* WHAT TO PRODUCE: Copy the following material word for word, leaving out the pictures.

* DATA:
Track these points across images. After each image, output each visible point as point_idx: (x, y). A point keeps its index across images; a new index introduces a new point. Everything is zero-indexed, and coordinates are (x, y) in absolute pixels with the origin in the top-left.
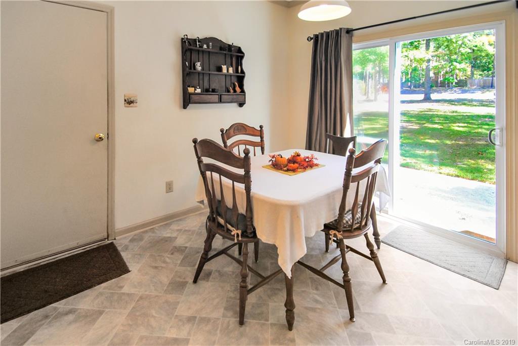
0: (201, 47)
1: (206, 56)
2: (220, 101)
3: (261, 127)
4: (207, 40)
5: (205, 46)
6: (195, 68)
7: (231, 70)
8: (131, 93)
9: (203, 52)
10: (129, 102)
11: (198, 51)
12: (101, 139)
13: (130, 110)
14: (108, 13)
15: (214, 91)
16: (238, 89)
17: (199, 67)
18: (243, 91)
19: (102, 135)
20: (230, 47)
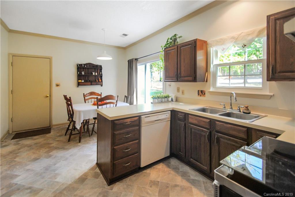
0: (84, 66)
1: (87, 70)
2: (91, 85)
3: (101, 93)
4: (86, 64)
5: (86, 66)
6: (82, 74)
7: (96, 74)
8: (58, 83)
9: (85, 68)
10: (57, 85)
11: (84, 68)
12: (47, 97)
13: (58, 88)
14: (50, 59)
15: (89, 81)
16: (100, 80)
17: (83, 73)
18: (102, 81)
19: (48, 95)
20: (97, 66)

* RESPONSE:
Track these points across images. After each image, output each visible point as point_idx: (x, y). A point keeps its index across images; a new index introduces a new point. Everything is zero-indexed, and coordinates are (x, y) in absolute pixels with the origin in the top-left.
0: (201, 47)
1: (206, 56)
2: (220, 101)
3: (261, 127)
4: (207, 40)
5: (205, 46)
6: (195, 68)
7: (231, 70)
8: (131, 93)
9: (203, 52)
10: (129, 102)
11: (198, 51)
12: (101, 139)
13: (130, 110)
14: (108, 13)
15: (214, 91)
16: (238, 89)
17: (199, 67)
18: (243, 91)
19: (102, 135)
20: (230, 47)
0: (84, 66)
1: (87, 70)
2: (91, 85)
3: (101, 93)
4: (86, 64)
5: (86, 66)
6: (82, 74)
7: (96, 74)
8: (58, 83)
9: (85, 68)
10: (57, 85)
11: (84, 68)
12: (47, 97)
13: (58, 88)
14: (50, 59)
15: (89, 81)
16: (100, 80)
17: (83, 73)
18: (102, 81)
19: (48, 95)
20: (97, 66)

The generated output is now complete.